▸ Quoted passage
1-Due to our different size hands and other body parts a gun may or may not fit you. This is very typical with handguns where one mans great gun just does not work with someone else. It does not mean one guys wondergun is not good, just not for you. Example, I like Sigs..I have large hands, my wife with her small hands finds it a bit much to grip. The gun is fine, she just needs a gun with narrow grips and shorter trigger to backstrap distance. SO....go to a local gun shop that lets you try guns for a minimal cost and shoot a number of guns you are interested in. One in Westland is the fireing line and I am positive there are more. Shoot with friends, but try a bunch out till you find out what actually fits you. Resist getting a wondergun cause someone else loves theirs.

2-Size..like others have said, a small light gun is much easier to carry and conceal but will require you to practice and practice so you can hit what you intend to every time. Imagine how you would feel if you miss the bad guy and hit an innocent person or loved one? A medium size handgun is something you should also look at depending on how much time and practice you like to do. Small guns work, you just have to practice. For that matter, plan on practicing with what ever you pick up. 
3-Revolver or semi...Both work, both are good choices. Again, depends on what you are doing. Revolver is pretty simple, semi you need to practice working with malfunctions and please don't pick up a bargain cheap one or off brand, you are betting your life if you need it. There are some nice simple semis out there Kahr have been mentioned for instance, simple effective and reliable. 
4-Look for a gun that is boring reliable in the reviews. A good self protection gun should go bang every time you pull the trigger period. Check with Gun Reviews and you will find ones that seem to fit this bill are Sigs/H & K/ Glocks/Springfield XD/ Kahrs/ All S & W revolvers/ruger revolvers/colts snubbies are some of the ones that time in and out just work. There will be others out there that are reliable, these are just some of the common ones I run into on the range, pardon me if I missed your favorite ones. 1911 people will hate me but those are some great guns out there but you had better pay attention to them, well maintained they work well but can be fussy. Yes, I know many kimber, para, springfield, colt and other 1911 frames that spend time making sure they work. Lovely guns just if you opt for one of this style be sure to learn how to clean it properly, maintain it and replace springs as required. 
5-How are you going to carry your gun, as BA said a good holster makes a huge difference. So are you going to carry on your hip, belly band, bag, strong side, weak side, what is your plan? I personally use an inside waist pant at times, other times a belly band and in the summer a waist pouch.

▸ Data shown

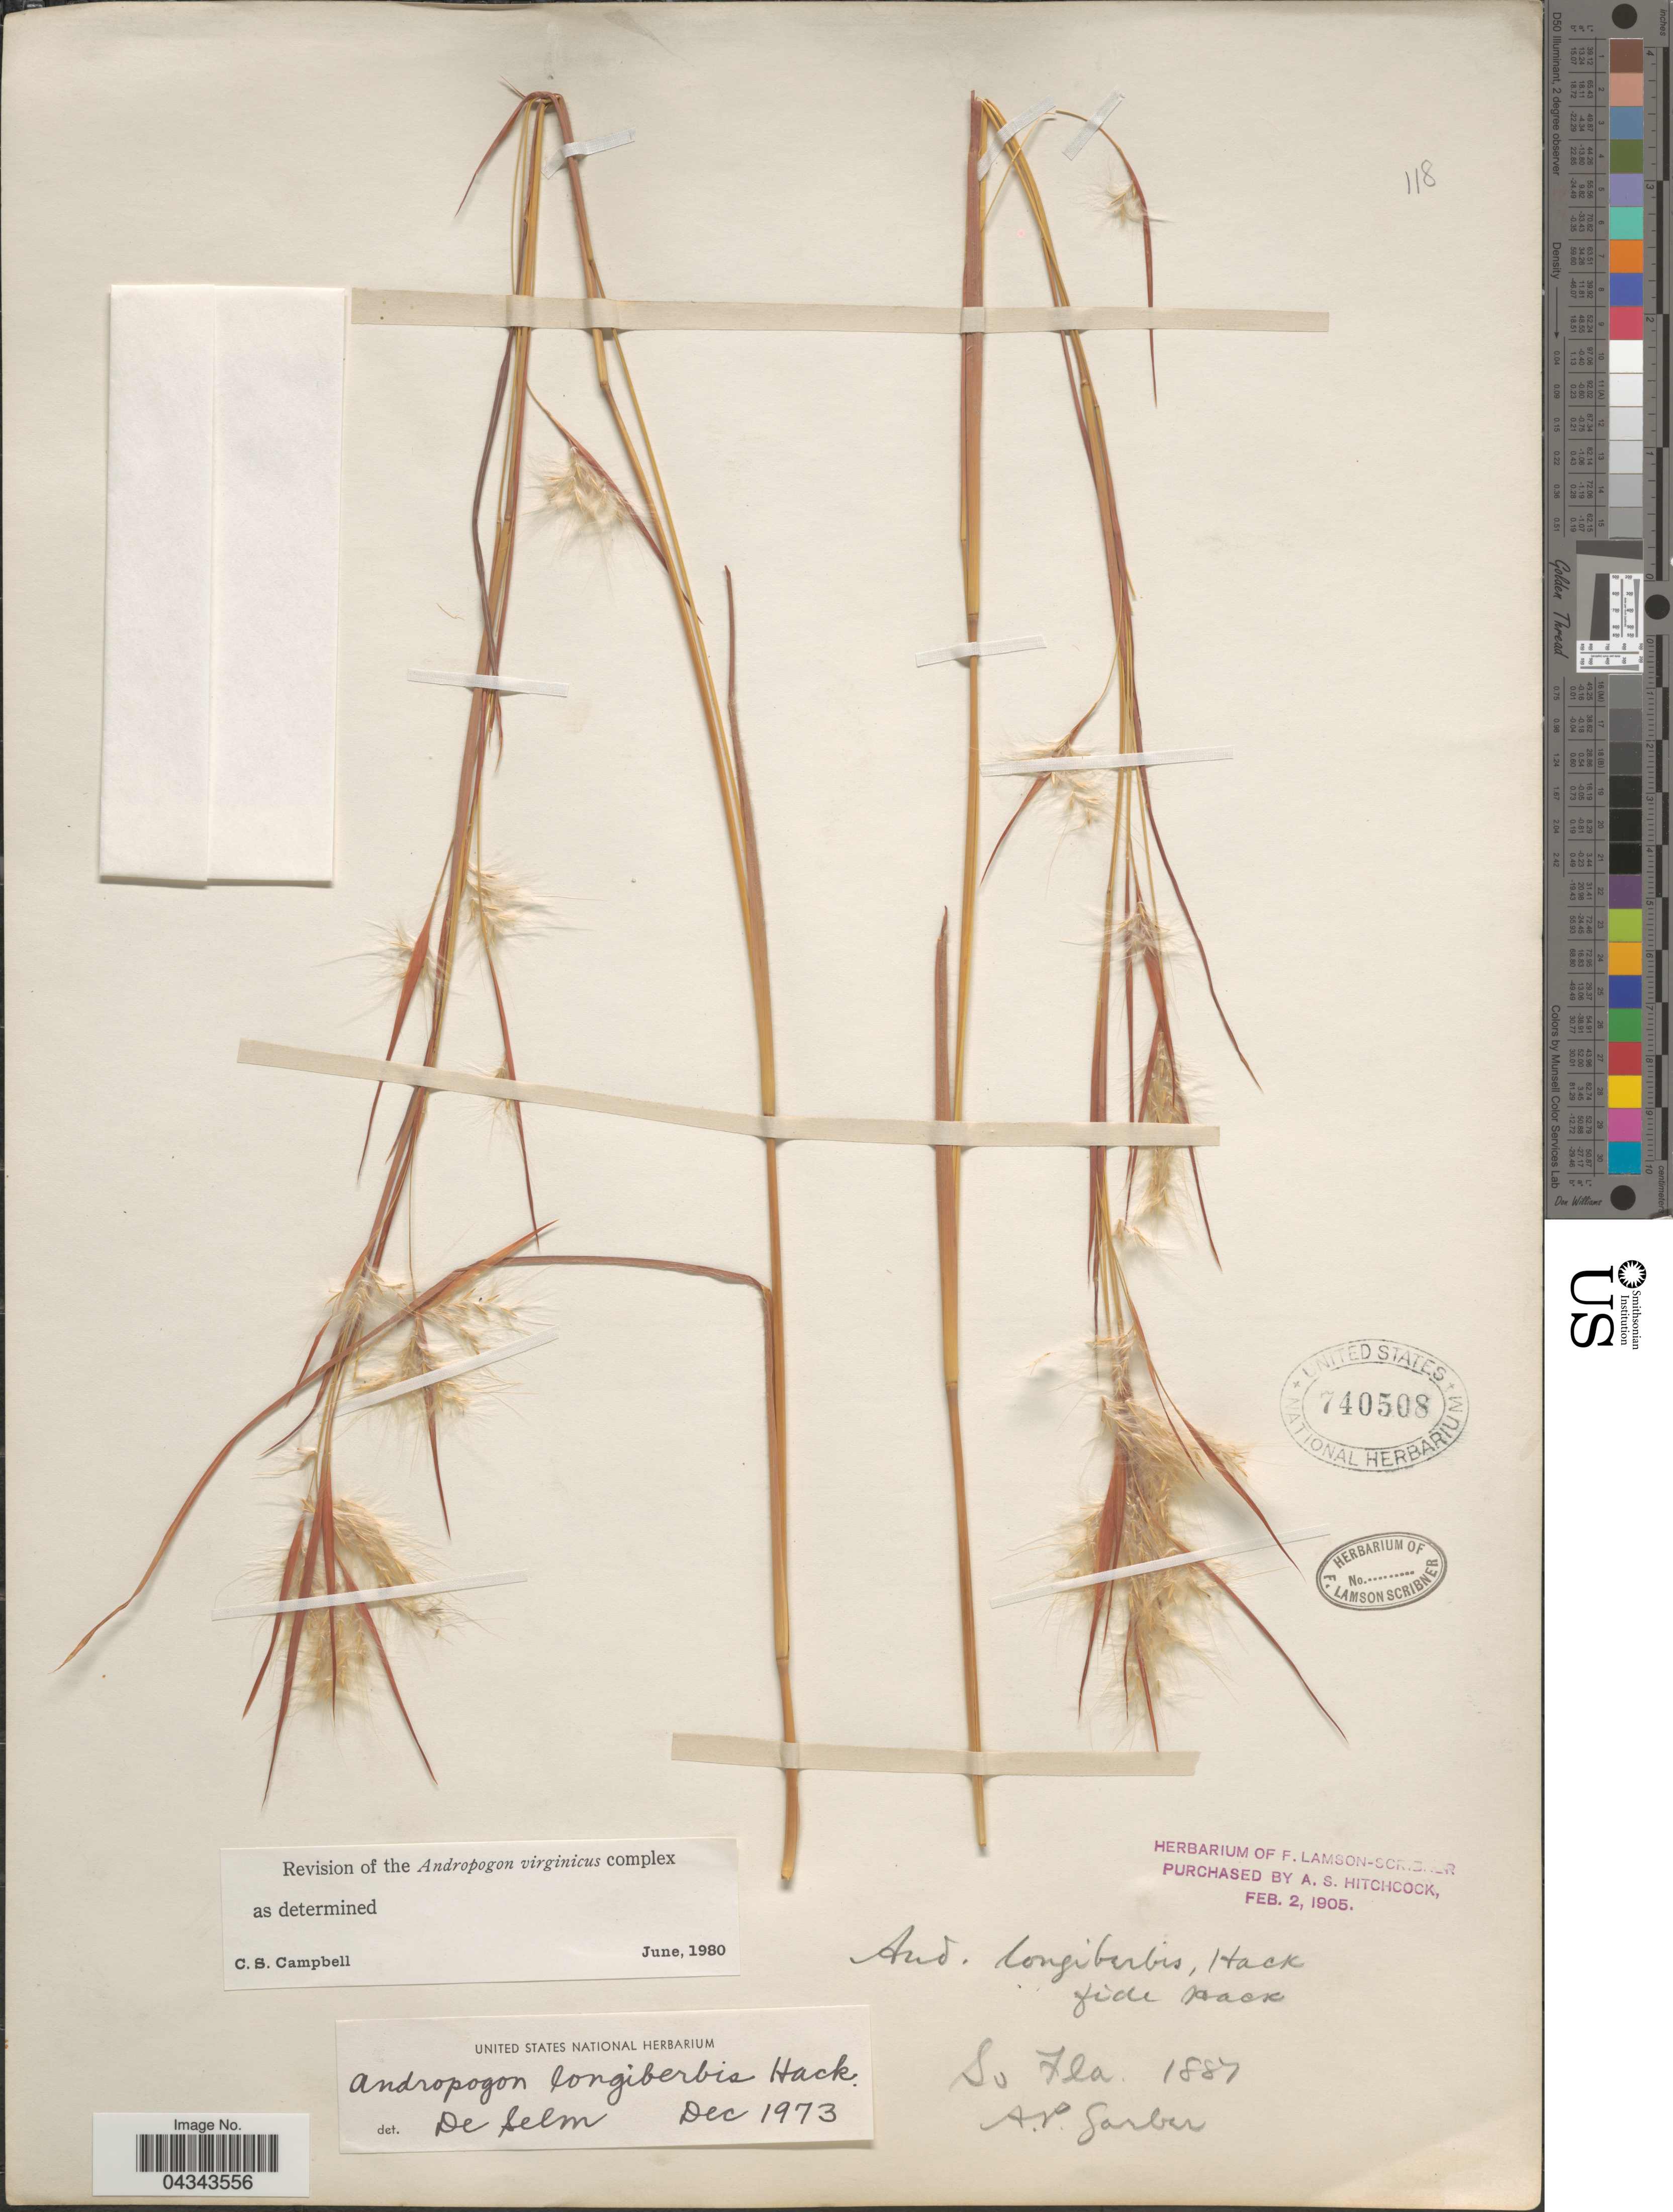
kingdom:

▸ Problems to work on
a: Write out the section of the handgun advice that starts at the words containing "2-Size..like others have" and ends with "effective and reliable.".
b: Supply what comes next in the advice on choosing a handgun, picking up after its final sentence.
The material is from a separate source.

▸ Written responses
a:
2-Size..like others have said, a small light gun is much easier to carry and conceal but will require you to practice and practice so you can hit what you intend to every time. Imagine how you would feel if you miss the bad guy and hit an innocent person or loved one? A medium size handgun is something you should also look at depending on how much time and practice you like to do. Small guns work, you just have to practice. For that matter, plan on practicing with what ever you pick up. 
3-Revolver or semi...Both work, both are good choices. Again, depends on what you are doing. Revolver is pretty simple, semi you need to practice working with malfunctions and please don't pick up a bargain cheap one or off brand, you are betting your life if you need it. There are some nice simple semis out there Kahr have been mentioned for instance, simple effective and reliable.

b:
6-Caliber..oh ya..he man stuff. Bottom dollar what ever you get you must be able to reliably be able to shoot it. So you get a nice small 45acp...great until you find out you can not hit a darn thing. Once again, 9 is a good starting point, .40 and .45 do more damage as long as you can hit your target and there is nothing wrong with the .357 sig for impact just pricey to shoot. 9mm ammo is probably the most affordable to shoot and practice with. The smaller sub calibers...25, .32 I would not want to get shot with them especially winchester silvertip ammo but would rather get hit with that than a .40.

7-Ease of maintaince is important. There is hair, skin, lint, dirt and grime just from hanging around our bods for these guns. If you carry quite a bit you need to be able to easily clean your gun and wipe down your ammo. Several times on the range we have had to take malfunction guns apart and apply lube or clean out dirt before they would work for people. Amazing there were a few cases where people had loaded there guns years ago and the brass corroded from time and greasy fingers. Take a sec every other month and unload your mags and clean that ammo. You may be suprised what comes off that stuff after your greasy fingers leave imprints.

8-Magazines...semis require magazines, not clips. What ever gun you are looking at, check out spare mag prices and availability. You will need some spares for practice and some for carry. It does the mags good to rotate every 6 months or so and another things..can you disassemble your mags to clean them or replace parts? 

Ok..this is long enouph...congrads on getting ready to pick up your CPW..just get out and shoot many guns in many calibers before you pick up something.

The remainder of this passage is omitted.